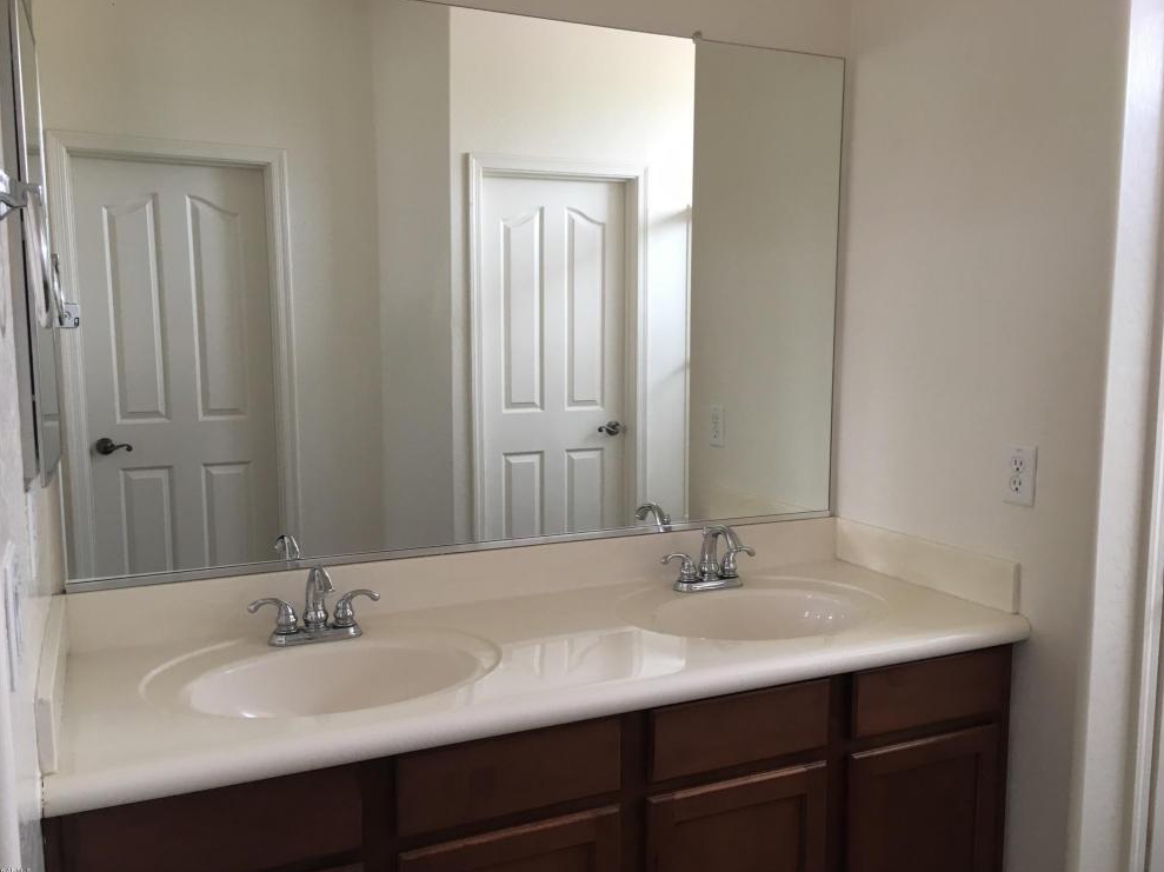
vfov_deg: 46.8
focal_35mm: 30
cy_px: 449
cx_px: 587
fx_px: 1008
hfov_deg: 60.0
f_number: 2.2
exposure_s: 1/30
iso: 64
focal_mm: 4.15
+===+
The task: From the first line to the last, repeat the records exactly and skip the pictures.

Result for this exercise:
vfov_deg: 46.8
focal_35mm: 30
cy_px: 449
cx_px: 587
fx_px: 1008
hfov_deg: 60.0
f_number: 2.2
exposure_s: 1/30
iso: 64
focal_mm: 4.15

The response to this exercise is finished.